I'm trying to put together descriptive statistics for a set of differently sized groups of students. For each group of students, let's say I know the # of students who are left handed. I'd like to formulate what it means for a group to have a "higher than average" percentage of left-handedness.
What's a statistically sound way to define mean and standard deviation for this type of data?
Let's say the groups are A, B, C (with student size 30, 50, and 100) And the percentages of left-handedness are 5%, 25%, and 55%. The groups represent what schools the students attend, and I'd like to have descriptive data about the left-handedness tendency of each school (e.g. school C is 1.5 std above from the mean in it's rate of left-handedness).

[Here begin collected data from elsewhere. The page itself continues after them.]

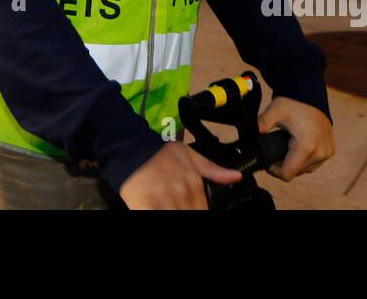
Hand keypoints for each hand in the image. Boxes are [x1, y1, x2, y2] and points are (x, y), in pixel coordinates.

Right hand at [118, 141, 244, 209]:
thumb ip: (212, 169)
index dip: (198, 210)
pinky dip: (158, 214)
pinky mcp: (145, 206)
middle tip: (177, 205)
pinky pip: (156, 217)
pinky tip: (157, 209)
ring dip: (174, 212)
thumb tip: (236, 176)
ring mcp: (164, 201)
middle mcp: (181, 194)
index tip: (190, 206)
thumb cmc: (159, 153)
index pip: (204, 210)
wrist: (130, 147)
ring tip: (168, 207)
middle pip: (190, 214)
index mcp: (194, 184)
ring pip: (176, 216)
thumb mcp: (189, 155)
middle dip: (184, 211)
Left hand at [258, 96, 334, 180]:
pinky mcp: (330, 149)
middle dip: (284, 164)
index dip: (274, 170)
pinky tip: (298, 146)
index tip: (268, 160)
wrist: (310, 93)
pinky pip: (315, 162)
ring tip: (286, 147)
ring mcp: (327, 152)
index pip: (287, 174)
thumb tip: (248, 137)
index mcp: (306, 147)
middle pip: (296, 172)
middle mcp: (320, 153)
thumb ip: (260, 126)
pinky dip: (306, 158)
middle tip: (275, 150)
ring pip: (306, 169)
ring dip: (296, 162)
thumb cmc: (293, 102)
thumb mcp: (274, 112)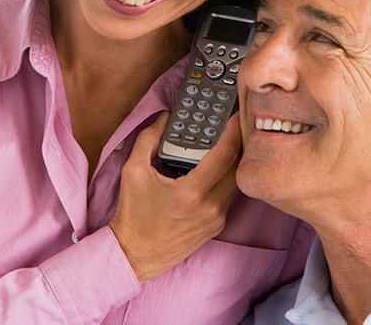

If I combine all the groups together, I can calculate the overall rate of left-handedness, but then how do I get at something like a standard deviation across the groups?
Would it make sense to do a weighted average and weighted std calculation (using student group size for the weighting)? Or does it make more sense to take each percentage as its own data point and do a non-weighted mean and std? Is the overall rate of left-handedness (across all student groups) in this case the same thing as a weighted average?
All I'm trying to do at this point is describe the data in a statistically sound way. Any pointers to resources I can read up on to get a better understanding would also be appreciated. The real data has ~600 groups, with each group varying in size from 2 to 1500. Also, how can I derive a threshold for which groups are "too small" to consider and leave them out of the overall descriptive calculations?